Vidal repartió agradecimientos para todos lados, lo hizo con Elisa Carrió, con Ernesto Sanz, con los intendentes y candidatos de la provincia, “con toda esta gente que nos acompaña. Un gracias enorme, gigante, por tanto amor y tanta confianza, por haber estado ahí cada vez que fui a sus casas, por este camino recorrido juntos”, afirmó.

Frente a ella, el público no paraba de bailar y de tirar globos. “Este mensaje es de diálogo, no de soberbia, es de humildad, de escuchar, de estar cerca, de trabajar mucho”, afirmó la candidata. “Y quiero que sepan que mañana voy a estar ahí, porque así soy yo, porque voy a poner cuerpo y alma, voy a trabajar porque cada vecino viva mejor”.

“Quiero decirles que escuché bien, que todos escuchamos, y que por eso no alcanzan las palabras para agradecer tanto apoyo”, insistió quien marchaba a convertirse en la gobernadora electa, y dedicó un párrafo especial “a los pobres de la provincia, que se animaron a creer en nosotros”.

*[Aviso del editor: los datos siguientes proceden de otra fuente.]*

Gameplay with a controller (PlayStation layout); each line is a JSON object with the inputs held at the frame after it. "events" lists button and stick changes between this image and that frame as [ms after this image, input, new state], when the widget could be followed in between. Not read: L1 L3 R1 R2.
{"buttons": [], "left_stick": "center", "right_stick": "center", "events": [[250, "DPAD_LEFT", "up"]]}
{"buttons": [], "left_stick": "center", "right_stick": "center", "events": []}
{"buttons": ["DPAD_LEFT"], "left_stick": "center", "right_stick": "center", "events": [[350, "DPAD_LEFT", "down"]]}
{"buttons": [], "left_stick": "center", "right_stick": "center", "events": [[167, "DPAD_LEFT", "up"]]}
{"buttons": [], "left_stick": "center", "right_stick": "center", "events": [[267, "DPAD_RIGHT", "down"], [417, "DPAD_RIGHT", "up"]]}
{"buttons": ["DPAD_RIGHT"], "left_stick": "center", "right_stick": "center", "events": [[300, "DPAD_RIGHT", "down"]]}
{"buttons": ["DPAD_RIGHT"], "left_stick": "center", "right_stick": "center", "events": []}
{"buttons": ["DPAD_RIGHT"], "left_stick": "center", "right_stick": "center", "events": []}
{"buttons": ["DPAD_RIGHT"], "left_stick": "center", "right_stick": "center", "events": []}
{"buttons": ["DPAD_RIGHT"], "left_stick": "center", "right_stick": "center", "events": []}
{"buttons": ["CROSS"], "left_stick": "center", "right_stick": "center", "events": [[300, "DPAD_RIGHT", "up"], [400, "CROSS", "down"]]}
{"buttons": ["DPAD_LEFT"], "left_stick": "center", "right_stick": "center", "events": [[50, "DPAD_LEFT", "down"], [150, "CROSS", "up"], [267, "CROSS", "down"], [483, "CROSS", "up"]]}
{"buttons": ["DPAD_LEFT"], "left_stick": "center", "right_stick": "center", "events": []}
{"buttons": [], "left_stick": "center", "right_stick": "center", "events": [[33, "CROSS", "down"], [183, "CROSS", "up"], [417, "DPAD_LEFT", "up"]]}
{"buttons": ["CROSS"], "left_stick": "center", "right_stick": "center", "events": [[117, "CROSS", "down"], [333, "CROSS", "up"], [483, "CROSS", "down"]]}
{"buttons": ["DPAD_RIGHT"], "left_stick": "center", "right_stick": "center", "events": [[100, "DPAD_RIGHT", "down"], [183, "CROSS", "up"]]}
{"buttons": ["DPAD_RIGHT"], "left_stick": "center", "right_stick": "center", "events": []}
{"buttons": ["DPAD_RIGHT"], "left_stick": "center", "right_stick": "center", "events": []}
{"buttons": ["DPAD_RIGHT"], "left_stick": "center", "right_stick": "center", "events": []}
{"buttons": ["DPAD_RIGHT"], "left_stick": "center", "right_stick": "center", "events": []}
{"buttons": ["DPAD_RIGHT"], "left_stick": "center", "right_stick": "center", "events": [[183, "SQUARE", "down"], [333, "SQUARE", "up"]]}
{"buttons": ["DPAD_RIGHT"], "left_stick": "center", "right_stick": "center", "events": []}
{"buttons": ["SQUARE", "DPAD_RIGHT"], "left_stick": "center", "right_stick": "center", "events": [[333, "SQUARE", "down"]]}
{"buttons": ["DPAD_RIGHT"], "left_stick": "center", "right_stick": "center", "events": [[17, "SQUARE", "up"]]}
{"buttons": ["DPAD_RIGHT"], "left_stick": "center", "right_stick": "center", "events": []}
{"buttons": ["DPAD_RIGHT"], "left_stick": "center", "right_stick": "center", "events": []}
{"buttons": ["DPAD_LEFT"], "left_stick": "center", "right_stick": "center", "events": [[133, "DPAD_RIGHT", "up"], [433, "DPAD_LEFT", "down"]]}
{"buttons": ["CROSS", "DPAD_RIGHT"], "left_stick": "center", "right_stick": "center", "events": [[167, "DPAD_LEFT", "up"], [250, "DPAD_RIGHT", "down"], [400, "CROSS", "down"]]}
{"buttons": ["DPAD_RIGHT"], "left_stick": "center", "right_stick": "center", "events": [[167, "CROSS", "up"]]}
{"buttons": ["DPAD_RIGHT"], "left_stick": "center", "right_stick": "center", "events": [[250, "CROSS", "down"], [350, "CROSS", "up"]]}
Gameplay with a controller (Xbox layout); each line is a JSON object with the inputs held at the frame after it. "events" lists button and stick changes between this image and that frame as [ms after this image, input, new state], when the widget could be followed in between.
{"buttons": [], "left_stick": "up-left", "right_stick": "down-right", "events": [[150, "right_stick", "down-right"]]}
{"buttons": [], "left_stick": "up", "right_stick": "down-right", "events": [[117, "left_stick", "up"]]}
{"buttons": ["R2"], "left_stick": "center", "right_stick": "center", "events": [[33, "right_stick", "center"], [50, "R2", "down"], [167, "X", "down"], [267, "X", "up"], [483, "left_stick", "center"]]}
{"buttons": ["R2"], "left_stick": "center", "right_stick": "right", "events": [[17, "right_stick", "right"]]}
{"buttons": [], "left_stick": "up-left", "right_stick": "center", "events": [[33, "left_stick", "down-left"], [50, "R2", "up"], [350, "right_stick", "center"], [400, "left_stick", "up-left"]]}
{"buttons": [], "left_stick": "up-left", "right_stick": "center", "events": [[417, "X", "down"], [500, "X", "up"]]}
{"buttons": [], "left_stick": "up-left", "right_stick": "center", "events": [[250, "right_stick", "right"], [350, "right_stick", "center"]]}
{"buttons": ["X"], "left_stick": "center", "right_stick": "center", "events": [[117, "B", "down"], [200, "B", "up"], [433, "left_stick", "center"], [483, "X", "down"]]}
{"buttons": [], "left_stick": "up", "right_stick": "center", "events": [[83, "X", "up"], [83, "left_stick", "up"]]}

Durante la noche, y en discursos anteriores, la vicejefa de Gobierno de la Ciudad Autónoma de Buenos Aires iba nombrando los distritos en los que estaban ganando. “Triunfamos en todo el interior de la provincia de Buenos Aires, en Bahía Blanca, Pergamino, San Pedro, Pilar, Baradero, Quilmes, Junín, Mar del Plata”, gritaba. Y cada vez que aparecía iba sumando distritos. “Los millones de votos con que nos encontramos esta noche dicen que se puede”, dijo. Y desde abajo repitieron: “¡Sí, se puede! ¡Sí, se puede!”.